Group personal pension schemes
Like a personal pension scheme, but set up by your employer. It is run by a pension provider selected by the employer, though the pension itself is an individual contract between you and the pension provider. Your employer is likely to make contributions into the scheme to add to your contributions. You will have the choice of selection of funds. This type of pension can be commuted to a personal pension should you change jobs.
Stakeholder schemes
These are designed especially for lower income pension savers. They have low minimum contributions, penalty free transfers between funds, and, although you will be able to choose from a range of investment funds, a stakeholder scheme must offer a default fund for those savers that do not want the responsibility of investment choice. They also will allow flexible contributions and stakeholder schemes have low internal charges. Many employers offer stakeholder schemes, and may make contributions on your behalf to add to your own contributions.
NEST pensions
The National Employment Savings Trust has been set up to provide for the new pensions required to be offered by most employers by 2018. Employers will enrol employees automatically into a pension scheme, and it may be that your workplace pension will be a NEST scheme. However, self-employed persons will also be able to open a NEST pension.
There will be six funds to choose from, including a default fund that will operate like a lifestyle fund. Other funds will cater for different investment risk profiles and investing styles, including an ethical fund and a sharia fund.
There will be a limit of total contributions each year (starting at £4,400 in 2012/ 13) with charges of 0.3% on the fund value and 1.8% on new contributions into the fund.
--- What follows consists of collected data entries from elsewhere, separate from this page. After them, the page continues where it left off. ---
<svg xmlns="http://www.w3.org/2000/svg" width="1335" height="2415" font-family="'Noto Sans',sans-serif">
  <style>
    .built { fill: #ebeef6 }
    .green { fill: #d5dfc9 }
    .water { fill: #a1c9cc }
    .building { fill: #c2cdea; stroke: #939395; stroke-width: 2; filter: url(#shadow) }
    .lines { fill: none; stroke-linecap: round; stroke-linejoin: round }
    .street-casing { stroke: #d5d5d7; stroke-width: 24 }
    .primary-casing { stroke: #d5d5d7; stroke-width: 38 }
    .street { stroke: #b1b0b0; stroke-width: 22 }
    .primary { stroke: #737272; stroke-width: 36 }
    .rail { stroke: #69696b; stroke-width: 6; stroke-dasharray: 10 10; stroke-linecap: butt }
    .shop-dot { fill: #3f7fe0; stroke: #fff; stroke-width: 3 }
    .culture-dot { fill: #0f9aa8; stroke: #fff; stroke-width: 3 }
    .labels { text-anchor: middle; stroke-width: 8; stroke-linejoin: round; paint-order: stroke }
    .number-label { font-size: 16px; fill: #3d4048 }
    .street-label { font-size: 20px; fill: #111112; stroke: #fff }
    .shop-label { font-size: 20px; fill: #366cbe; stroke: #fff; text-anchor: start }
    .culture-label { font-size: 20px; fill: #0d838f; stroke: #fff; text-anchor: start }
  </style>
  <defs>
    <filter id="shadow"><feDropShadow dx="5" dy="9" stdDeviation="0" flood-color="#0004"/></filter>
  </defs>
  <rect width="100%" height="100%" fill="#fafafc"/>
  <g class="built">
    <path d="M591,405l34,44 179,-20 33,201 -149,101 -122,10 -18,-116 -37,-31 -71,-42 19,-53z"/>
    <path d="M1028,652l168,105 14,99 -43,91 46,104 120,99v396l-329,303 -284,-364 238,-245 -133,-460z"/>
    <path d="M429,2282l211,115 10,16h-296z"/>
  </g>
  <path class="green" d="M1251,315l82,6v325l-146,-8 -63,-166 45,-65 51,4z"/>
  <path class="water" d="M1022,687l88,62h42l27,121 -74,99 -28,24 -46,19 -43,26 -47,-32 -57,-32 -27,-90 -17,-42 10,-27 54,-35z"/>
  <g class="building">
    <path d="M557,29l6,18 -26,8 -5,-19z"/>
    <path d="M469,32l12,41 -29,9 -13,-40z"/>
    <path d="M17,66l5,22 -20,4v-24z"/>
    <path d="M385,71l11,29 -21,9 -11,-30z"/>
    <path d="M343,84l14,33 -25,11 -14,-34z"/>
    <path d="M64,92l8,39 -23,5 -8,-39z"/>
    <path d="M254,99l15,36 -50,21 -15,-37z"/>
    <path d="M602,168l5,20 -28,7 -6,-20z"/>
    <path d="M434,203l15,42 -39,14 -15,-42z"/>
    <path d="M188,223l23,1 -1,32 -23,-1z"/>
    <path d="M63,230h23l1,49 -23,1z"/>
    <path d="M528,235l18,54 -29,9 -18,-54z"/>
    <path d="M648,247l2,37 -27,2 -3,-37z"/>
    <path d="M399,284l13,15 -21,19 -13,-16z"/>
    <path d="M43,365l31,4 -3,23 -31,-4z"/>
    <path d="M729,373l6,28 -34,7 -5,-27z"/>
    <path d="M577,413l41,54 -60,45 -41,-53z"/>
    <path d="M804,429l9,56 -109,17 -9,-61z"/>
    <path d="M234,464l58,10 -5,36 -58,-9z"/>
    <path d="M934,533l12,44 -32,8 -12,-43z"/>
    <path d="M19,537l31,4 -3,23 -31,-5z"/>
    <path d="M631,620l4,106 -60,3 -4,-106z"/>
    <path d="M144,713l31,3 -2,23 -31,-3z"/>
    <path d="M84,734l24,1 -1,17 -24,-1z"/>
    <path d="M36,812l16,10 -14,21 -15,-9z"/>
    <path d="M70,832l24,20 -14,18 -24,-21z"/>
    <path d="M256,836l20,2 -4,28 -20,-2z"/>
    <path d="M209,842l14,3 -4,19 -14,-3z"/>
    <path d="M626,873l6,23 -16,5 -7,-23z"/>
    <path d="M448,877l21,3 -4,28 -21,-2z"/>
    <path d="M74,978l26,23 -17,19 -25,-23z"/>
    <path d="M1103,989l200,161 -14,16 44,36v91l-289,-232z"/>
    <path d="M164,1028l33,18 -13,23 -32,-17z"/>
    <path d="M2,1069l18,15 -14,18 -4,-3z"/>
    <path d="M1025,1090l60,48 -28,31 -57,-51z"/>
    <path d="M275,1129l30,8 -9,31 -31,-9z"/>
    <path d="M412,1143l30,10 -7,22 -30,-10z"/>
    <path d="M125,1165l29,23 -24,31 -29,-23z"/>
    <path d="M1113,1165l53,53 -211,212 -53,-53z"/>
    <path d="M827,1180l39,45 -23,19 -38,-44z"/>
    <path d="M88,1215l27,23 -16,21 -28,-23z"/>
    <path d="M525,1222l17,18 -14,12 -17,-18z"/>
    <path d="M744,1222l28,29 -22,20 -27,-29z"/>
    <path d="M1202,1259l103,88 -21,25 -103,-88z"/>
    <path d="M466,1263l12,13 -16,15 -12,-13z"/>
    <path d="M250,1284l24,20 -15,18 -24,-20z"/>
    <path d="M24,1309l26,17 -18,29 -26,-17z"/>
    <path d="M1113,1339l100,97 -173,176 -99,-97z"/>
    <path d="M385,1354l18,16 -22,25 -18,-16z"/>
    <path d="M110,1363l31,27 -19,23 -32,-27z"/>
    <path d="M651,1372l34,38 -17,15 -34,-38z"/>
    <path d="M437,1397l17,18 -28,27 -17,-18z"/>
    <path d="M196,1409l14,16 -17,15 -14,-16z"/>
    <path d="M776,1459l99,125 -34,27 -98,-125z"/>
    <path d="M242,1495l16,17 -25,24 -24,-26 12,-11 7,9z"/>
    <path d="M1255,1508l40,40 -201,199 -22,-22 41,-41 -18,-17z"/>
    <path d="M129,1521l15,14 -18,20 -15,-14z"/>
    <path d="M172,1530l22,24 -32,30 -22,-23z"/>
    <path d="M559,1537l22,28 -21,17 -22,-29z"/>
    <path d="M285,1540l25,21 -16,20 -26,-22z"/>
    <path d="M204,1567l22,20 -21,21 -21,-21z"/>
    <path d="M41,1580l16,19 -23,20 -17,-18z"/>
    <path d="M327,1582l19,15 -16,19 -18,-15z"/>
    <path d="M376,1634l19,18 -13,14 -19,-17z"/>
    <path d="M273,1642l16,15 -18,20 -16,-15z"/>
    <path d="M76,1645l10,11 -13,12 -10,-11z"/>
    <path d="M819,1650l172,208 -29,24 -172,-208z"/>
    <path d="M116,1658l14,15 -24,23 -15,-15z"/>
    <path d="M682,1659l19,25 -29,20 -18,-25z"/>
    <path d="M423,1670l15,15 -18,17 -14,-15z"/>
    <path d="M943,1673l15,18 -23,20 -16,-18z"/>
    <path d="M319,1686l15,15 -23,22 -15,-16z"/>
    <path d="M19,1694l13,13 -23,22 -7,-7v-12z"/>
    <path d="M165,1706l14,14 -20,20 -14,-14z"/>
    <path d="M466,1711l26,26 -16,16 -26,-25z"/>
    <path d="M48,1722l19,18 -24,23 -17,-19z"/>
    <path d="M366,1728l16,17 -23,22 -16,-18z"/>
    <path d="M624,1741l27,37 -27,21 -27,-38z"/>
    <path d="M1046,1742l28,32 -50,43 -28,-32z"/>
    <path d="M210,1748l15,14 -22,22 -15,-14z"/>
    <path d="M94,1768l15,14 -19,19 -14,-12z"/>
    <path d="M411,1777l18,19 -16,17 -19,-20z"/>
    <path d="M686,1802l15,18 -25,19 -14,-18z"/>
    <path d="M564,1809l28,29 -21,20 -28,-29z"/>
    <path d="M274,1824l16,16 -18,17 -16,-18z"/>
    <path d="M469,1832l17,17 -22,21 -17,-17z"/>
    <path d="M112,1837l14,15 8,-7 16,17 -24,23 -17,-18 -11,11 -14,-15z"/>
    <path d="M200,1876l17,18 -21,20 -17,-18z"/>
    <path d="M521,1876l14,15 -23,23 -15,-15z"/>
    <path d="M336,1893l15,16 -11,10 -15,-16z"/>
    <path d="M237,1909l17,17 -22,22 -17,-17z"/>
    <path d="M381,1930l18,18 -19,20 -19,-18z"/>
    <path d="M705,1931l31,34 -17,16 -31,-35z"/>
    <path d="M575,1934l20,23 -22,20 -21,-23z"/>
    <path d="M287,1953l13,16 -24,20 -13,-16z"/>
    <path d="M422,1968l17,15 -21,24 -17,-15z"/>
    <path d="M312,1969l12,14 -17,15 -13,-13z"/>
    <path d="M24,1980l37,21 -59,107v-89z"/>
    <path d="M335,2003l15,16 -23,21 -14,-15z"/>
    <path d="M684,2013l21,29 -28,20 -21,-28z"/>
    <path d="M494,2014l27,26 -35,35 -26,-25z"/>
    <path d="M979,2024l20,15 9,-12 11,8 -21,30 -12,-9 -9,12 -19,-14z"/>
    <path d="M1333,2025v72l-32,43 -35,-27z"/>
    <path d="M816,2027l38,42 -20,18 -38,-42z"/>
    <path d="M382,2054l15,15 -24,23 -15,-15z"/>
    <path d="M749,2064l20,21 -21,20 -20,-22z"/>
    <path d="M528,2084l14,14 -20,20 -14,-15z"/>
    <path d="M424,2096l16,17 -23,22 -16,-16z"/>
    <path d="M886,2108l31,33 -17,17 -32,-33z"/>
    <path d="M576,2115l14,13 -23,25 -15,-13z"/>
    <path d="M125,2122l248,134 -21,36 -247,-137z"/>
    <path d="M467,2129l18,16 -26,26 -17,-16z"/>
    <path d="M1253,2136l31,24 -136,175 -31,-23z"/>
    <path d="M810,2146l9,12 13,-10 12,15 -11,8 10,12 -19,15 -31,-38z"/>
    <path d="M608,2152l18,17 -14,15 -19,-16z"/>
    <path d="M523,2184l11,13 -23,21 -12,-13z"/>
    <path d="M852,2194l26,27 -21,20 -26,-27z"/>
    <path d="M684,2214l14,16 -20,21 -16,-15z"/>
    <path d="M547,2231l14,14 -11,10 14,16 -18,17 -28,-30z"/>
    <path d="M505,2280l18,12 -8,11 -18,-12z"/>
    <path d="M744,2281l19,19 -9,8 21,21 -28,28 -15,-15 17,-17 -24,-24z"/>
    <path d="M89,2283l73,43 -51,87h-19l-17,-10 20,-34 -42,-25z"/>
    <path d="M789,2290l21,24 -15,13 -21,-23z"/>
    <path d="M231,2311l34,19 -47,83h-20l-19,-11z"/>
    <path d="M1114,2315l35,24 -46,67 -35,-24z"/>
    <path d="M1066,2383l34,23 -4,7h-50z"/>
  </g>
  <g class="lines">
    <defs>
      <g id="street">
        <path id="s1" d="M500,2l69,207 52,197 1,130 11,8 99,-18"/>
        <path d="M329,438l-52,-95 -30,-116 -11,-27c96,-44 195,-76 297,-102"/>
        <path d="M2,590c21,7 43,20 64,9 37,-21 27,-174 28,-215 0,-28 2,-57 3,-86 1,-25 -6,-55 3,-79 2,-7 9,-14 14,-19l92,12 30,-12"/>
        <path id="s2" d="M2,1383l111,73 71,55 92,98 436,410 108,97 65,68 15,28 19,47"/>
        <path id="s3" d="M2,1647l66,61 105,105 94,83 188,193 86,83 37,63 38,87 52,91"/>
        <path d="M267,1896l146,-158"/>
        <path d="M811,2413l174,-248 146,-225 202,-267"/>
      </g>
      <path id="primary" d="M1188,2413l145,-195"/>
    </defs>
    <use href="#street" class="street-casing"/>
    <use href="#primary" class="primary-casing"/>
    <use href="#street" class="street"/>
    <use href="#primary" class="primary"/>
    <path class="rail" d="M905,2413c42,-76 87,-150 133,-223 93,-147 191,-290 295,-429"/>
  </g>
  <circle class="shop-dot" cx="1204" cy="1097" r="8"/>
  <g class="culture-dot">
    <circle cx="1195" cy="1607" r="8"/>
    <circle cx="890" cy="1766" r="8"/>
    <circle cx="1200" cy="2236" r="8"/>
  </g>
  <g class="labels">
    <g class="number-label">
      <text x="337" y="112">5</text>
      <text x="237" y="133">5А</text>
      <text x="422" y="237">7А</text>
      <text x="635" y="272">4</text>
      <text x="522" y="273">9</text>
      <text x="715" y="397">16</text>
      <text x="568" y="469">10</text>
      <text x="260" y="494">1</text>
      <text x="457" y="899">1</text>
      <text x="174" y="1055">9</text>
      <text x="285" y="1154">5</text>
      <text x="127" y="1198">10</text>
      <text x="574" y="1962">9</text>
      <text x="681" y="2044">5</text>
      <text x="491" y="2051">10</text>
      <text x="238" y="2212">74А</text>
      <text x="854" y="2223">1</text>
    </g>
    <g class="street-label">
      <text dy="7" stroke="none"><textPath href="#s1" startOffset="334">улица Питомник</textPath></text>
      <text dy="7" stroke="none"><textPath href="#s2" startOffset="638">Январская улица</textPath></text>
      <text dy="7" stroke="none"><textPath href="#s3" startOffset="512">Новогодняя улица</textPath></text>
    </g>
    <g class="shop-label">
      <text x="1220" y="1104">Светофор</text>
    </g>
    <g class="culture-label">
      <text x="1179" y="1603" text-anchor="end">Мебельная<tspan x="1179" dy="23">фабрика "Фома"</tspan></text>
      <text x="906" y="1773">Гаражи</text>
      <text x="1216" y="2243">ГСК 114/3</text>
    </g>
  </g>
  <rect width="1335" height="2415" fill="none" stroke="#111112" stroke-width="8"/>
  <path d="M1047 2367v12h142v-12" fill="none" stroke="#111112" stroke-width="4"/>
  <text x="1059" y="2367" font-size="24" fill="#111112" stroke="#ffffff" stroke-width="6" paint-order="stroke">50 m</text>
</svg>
There are restrictions on transferring NEST funds into other schemes.
Self-invested personal pension (SIPP)
SIPPs are designed to give the individual maximum investment choice for his pension funds. Often suffering higher charges than other personal pension schemes, SIPPs are specifically aimed at those investors with larger funds or who are experienced at managing their own funds.
A wider range of investments can be invested within a SIPP wrapper, including commercial property, stocks and shares, unit trusts, government securities, investment trusts and life funds. Different SIPP providers will allow different investment instruments to be invested within their SIPPs.
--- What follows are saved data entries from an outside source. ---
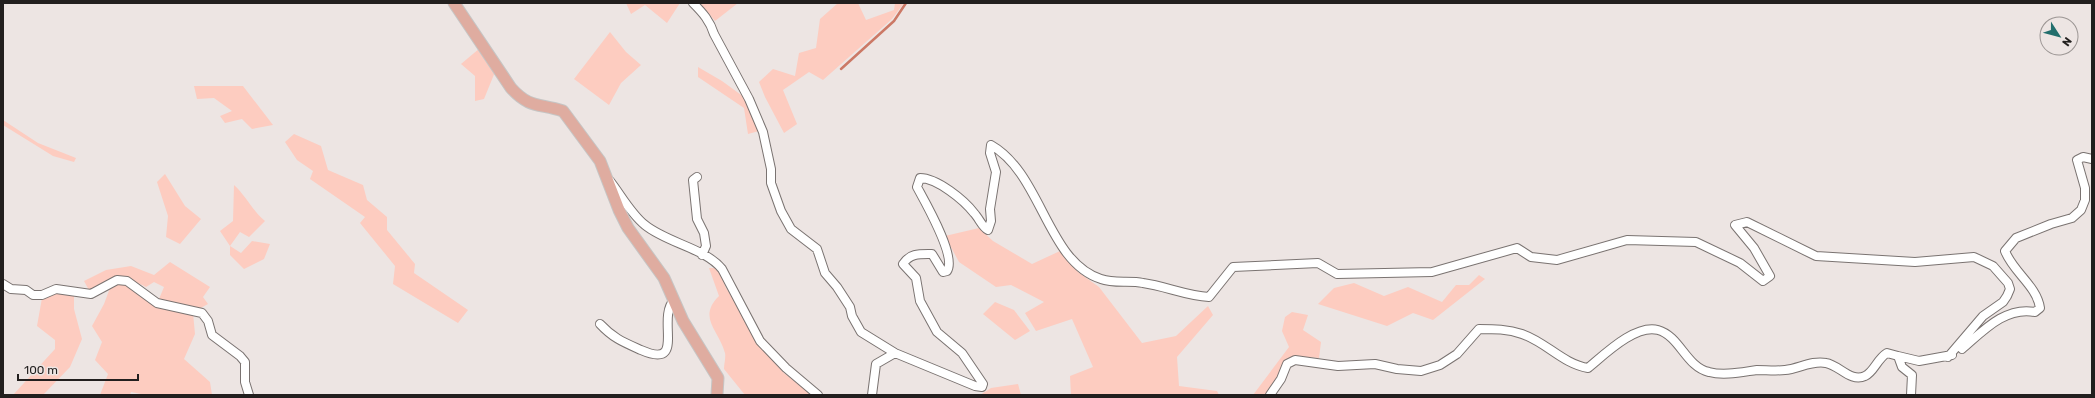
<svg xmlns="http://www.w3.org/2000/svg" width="2095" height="398" font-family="Rubik,sans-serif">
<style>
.green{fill:#fdccc0}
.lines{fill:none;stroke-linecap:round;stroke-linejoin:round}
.stream{stroke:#cc7966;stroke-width:2.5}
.minor-casing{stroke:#7a7371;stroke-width:10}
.major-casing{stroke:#c6c5c4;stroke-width:13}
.minor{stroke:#fff;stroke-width:8}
.major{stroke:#dfaca0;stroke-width:11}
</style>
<rect width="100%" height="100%" fill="#ede5e3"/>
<path class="green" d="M626 3H680L667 23 645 5 631 14Z
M700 3H738L715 21Z
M838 3H858L866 20 894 10 895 3H904L892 19 823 80 809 72 783 90 797 124 784 133 765 97 759 82 773 69 795 76 799 53 816 48 820 19Z
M610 32 626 52 641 65 621 83 609 105 574 79Z
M480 48 495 72 484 99 475 101V76L461 64Z
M698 67 722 81 748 100 759 131 748 134 744 108 698 77Z
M194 86H243L273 125 252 129 242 119 225 123 220 116 232 111 214 98 197 99Z
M3 120 38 143 76 158 74 162 53 156 3 125Z
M294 134 321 146 328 170 363 185 367 200 387 217V230L415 264 414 273 468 310 458 323 393 284 395 266 360 223 365 217 310 179 313 171 297 160 285 142Z
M165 174 185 206 201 219 180 244 166 237 168 216 157 182Z
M234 185C246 196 252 210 265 221L249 237 240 232 230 246 241 253 252 241 270 244 264 259 244 269 230 255V246L220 231 233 221Z
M979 228 993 241 1032 264 1060 251 1078 272 1099 287 1142 343 1176 336 1208 306 1213 315 1177 357 1179 386 1217 391 1219 395H1071L1070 376 1093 367 1072 319 1036 331 1025 313 1044 302 1011 285 996 287 959 262 945 236Z
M170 262 210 287 203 297 208 304 199 309 169 303 159 299 164 287 154 282 146 287C119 273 115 280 90 292L84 281 106 270 131 266 154 275Z
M709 268H718L726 288 747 320 757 343 784 373 812 395H745L724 369C724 364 726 357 725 353 719 330 697 318 719 296Z
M1479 275 1485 279 1433 320 1413 313 1387 326 1318 304 1334 288 1354 283 1384 296 1408 287 1442 302 1456 285H1469Z
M119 283H126L139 294 193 313 195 334 184 359 210 382 212 395H146L131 392 130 395H100L108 374 95 360 102 342 92 326 104 304 110 288Z
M59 292 74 296V309L82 339 70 367 43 395H13L55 349V340L37 326 42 298Z
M995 302 1014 310 1030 331 1015 340 983 314Z
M1292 312 1308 315 1303 330 1321 342 1319 358 1295 356 1283 364 1277 379 1266 395H1253L1289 347 1282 331 1285 317Z
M1018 384 1021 395H980L991 388Z"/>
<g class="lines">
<path class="stream" d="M841 69 894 21 906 3"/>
<defs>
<path id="minor" d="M693 3C703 13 710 21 714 34L749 99 763 132 771 169V183L781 211 791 229 817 249 825 273 837 287 850 307 852 316 861 332 895 353 975 386 982 387 983 384 962 353 937 332 920 301 916 278 903 264C910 253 920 254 932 254L943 272 947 271C957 257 925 202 917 187L920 178C937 178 964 200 974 213 979 218 982 227 988 230L991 221 990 209 996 172 990 153 991 145C1042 174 1047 262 1101 279 1114 284 1130 280 1143 283 1165 286 1187 296 1209 297L1233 267 1318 263 1337 274 1432 272 1517 248 1531 257 1557 260 1627 240 1696 242 1740 263 1763 281 1770 276 1754 248 1735 225 1747 222 1816 256 1915 262 1974 257 1993 266 2008 283 2010 289 2007 296 2003 302 1983 316 1948 357
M697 177 693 180 697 219 704 233 706 246 702 255
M610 181C621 195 631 214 645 225 667 243 705 248 722 269L760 341 786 368 818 395
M3 284 11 289 26 290 33 295H42L56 289 91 294 117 280 127 281 157 303 202 313 208 321 212 335 240 356 245 362V382L249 395
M600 324C613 338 623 342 641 350 687 370 656 319 674 300
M1962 349C1982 332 2005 306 2035 312L2040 308C2037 286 2013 272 2005 251L2016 238 2051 224 2072 218 2081 210 2085 200V188L2077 160 2083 157 2092 159
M1898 356 1919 361 1952 355
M872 395 876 364 895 353
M1270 395 1281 379 1287 364 1295 360 1338 366 1375 364 1397 369 1421 371 1440 365 1457 354 1479 329C1494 329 1508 329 1522 334 1546 342 1563 364 1588 368 1604 355 1635 324 1658 330 1680 336 1686 367 1709 372 1724 376 1742 372 1757 370 1766 370 1776 371 1785 370 1798 369 1812 360 1826 363 1839 365 1851 383 1865 376 1874 372 1877 359 1887 353L1898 356 1902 367 1912 375 1911 395"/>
<path id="major" d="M454 3 511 88C530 109 539 103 563 111L600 161 619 210 628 228 664 278 683 321 718 378 717 395"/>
</defs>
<use href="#minor" class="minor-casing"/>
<use href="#major" class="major-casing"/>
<use href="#minor" class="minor"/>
<use href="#major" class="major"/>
</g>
<rect width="2095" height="398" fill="none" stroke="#221f1e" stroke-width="8"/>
<g transform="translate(2059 36) rotate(126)"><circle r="19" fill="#ede5e3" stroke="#9c9694"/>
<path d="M0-3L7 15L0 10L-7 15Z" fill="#226e6c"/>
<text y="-6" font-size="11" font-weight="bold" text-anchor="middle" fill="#221f1e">N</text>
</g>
<path d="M18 374v6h120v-6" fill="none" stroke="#221f1e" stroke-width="2"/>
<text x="24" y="374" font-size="12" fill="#221f1e" stroke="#ede5e3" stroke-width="3" paint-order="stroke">100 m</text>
</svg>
SIPP pension holders may take income by purchasing an annuity, but are more likely to consider an income drawdown facility, which allows income to be taken while the remaining fund is still invested for growth.
In summary
There are a number of different pension schemes that work under the umbrella title of defined contribution schemes. The type that you choose will depend upon your individual circumstances, your earnings, and your employment. Those employees who are offered the opportunity to contribute to an employer scheme to which the employer contributes should seriously consider doing so.
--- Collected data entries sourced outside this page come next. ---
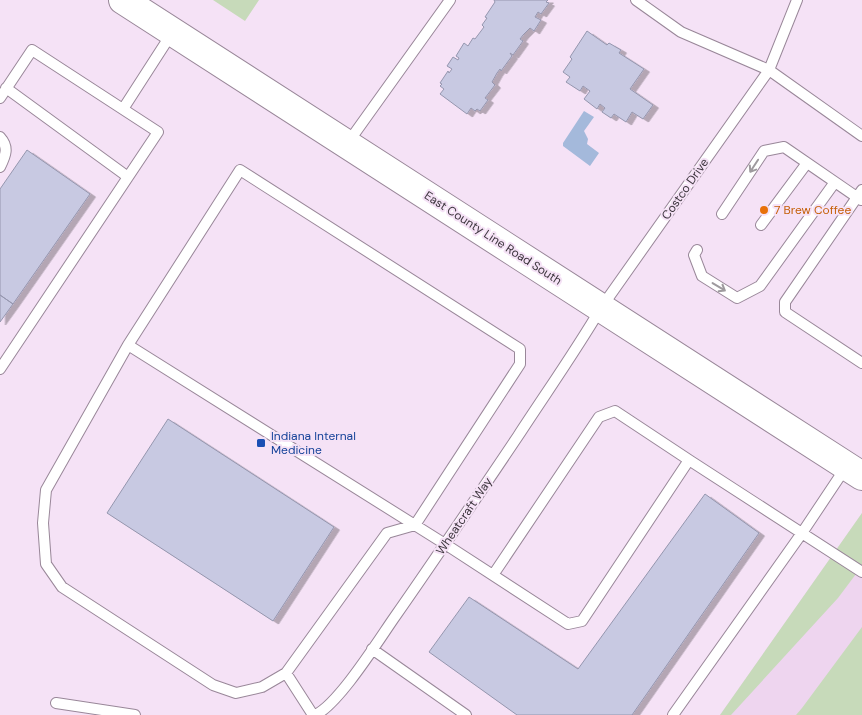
<svg xmlns="http://www.w3.org/2000/svg" width="862" height="715" viewBox="0 0 862 715" font-family="'DM Sans',sans-serif">
  <style>
    .built { fill: #eed5ef }
    .green { fill: #c7daba }
    .water { fill: #a4b9db }
    .building { fill: #c8c9e2; stroke: #9596ae; filter: url(#shadow) }
    .lines { fill: none; stroke-linecap: round; stroke-linejoin: round }
    .service-casing { stroke: #998799; stroke-width: 12 }
    .primary-casing { stroke: #998799; stroke-width: 30 }
    .service { stroke: #fff; stroke-width: 10 }
    .primary { stroke: #fff; stroke-width: 28 }
    .oneway { stroke: #9e9a9e }
    .food-dot { fill: #e8710a; stroke: #f5e2f6; stroke-width: 2 }
    .transit-dot { fill: #1a4fb4; stroke: #f5e2f6; stroke-width: 2 }
    .labels { text-anchor: middle; stroke-width: 4; stroke-linejoin: round; paint-order: stroke }
    .street-label { font-size: 12px; fill: #3c353d; stroke: #f5e2f6 }
    .food-label { font-size: 12px; fill: #c56008; stroke: #f5e2f6; text-anchor: start }
    .transit-label { font-size: 12px; fill: #164399; stroke: #f5e2f6; text-anchor: start }
  </style>
  <defs>
    <filter id="shadow"><feDropShadow dx="5.5" dy="3" stdDeviation="0" flood-color="#0004"/></filter>
  </defs>
  <rect width="100%" height="100%" fill="#f5e2f6"/>
  <path class="built" d="M862,513V715H720Z"/>
  <path class="green" d="M213,0H259L245,21Z
    M862,513V566L838,598L731,715H720Z
    M862,627V715H796L802,708Z"/>
  <path class="water" d="M584,111L594,117L584,131L588,139L587,144L599,153L590,166L563,146V143Z"/>
  <path class="building" d="M494,0H548L546,2L549,3L541,14L538,12L535,17L541,20L534,31L530,28L523,35L520,39L523,41L513,55L510,53L512,56L501,71L500,69L497,73L492,82L495,85L485,98L488,100L480,111L477,109L475,111L471,108L467,114L440,94L444,89L440,86L442,84L440,83L448,71L449,73L452,69L447,66L453,57L458,60L459,58L456,56L464,43L468,46L473,38L475,39L484,27L482,25L487,18L485,17L495,2Z
    M587,31L607,45L609,43L621,50L619,53L644,69L630,89L653,105L643,119L632,112L626,122L614,114L611,118L602,112L605,108L600,104L597,109L584,99L590,91L583,86L580,91L566,82L570,77L563,72L572,59L570,57Z
    M27,150L90,194L13,304L0,295V189Z
    M0,295L13,304L0,322Z
    M168,419L334,527L273,621L107,513Z
    M705,494L759,533L632,715H517L429,652L469,597L578,669Z"/>
  <g class="lines">
    <defs>
      <path id="service" d="M636,0L681,32L769,70L862,136
        M6,88L128,177
        M0,98L32,50L158,132L0,369
        M123,109L172,33
        M0,137C9,147 6,155 0,167
        M347,144L450,0
        M240,170L520,349V364L415,525L387,533L286,673L262,687L236,693L213,685L62,587L46,564L43,523L46,490L128,345Z
        M862,190L785,302V312L862,363
        M722,214L764,151L784,147L861,200
        M761,225L807,163
        M697,250L694,255L702,276L737,298L760,286L835,182
        M128,345L445,544L568,624L582,621L689,460L615,411L599,417L493,575
        M689,460L862,572
        M372,649L466,715
        M286,673L313,715
        M56,703L135,715
        M315,715C338,705 378,641 394,618C436,558 477,497 518,436C546,393 575,352 601,308L769,70L797,0
        M673,715L802,533L846,467"/>
      <path id="primary" d="M123,0L862,476"/>
    </defs>
    <use href="#service" class="service-casing"/>
    <use href="#primary" class="primary-casing"/>
    <use href="#service" class="service"/>
    <use href="#primary" class="primary"/>
  </g>
  <defs><path id="oneway-shaft" d="M-6 0H5M1.5-3L5.5 0L1.5 3" fill="none" stroke-width="1.6" stroke-linecap="round" stroke-linejoin="round" transform="scale(1.25)"/></defs>
  <g class="oneway">
    <use href="#oneway-shaft" transform="translate(754 166) rotate(123)"/>
    <use href="#oneway-shaft" transform="translate(719 287) rotate(31)"/>
  </g>
  <circle class="food-dot" cx="764" cy="210" r="5"/>
  <rect class="transit-dot" x="256" y="438" width="10" height="10" rx="2.5"/>
  <g class="labels">
    <g class="street-label">
      <text transform="translate(685 189) rotate(-55)" y="4">Costco Drive</text>
      <text transform="translate(493 238) rotate(33)" y="4">East County Line Road South</text>
      <text transform="translate(464 516) rotate(-56)" y="4">Wheatcraft Way</text>
    </g>
    <g class="food-label">
      <text x="774" y="214">7 Brew Coffee</text>
    </g>
    <g class="transit-label">
      <text x="271" y="440">Indiana Internal<tspan x="271" dy="14">Medicine</tspan></text>
    </g>
  </g>
</svg>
You can have as many pensions as you want providing you don’t break annual and lifetime limits on investment for tax purposes. However, you cannot pay into more than one occupational pension at a time
If you have an occupational scheme and change employers, then you will either have to arrange for the previous scheme to be converted to a personal pension, or transferred to your new employer’s scheme if the rules of the schemes allow it. If neither of these options is possible, then the previous scheme will be ‘frozen’ and only become available when you retire. However, at that time it would be possible to amalgamate many schemes into a single annuity if you so wished.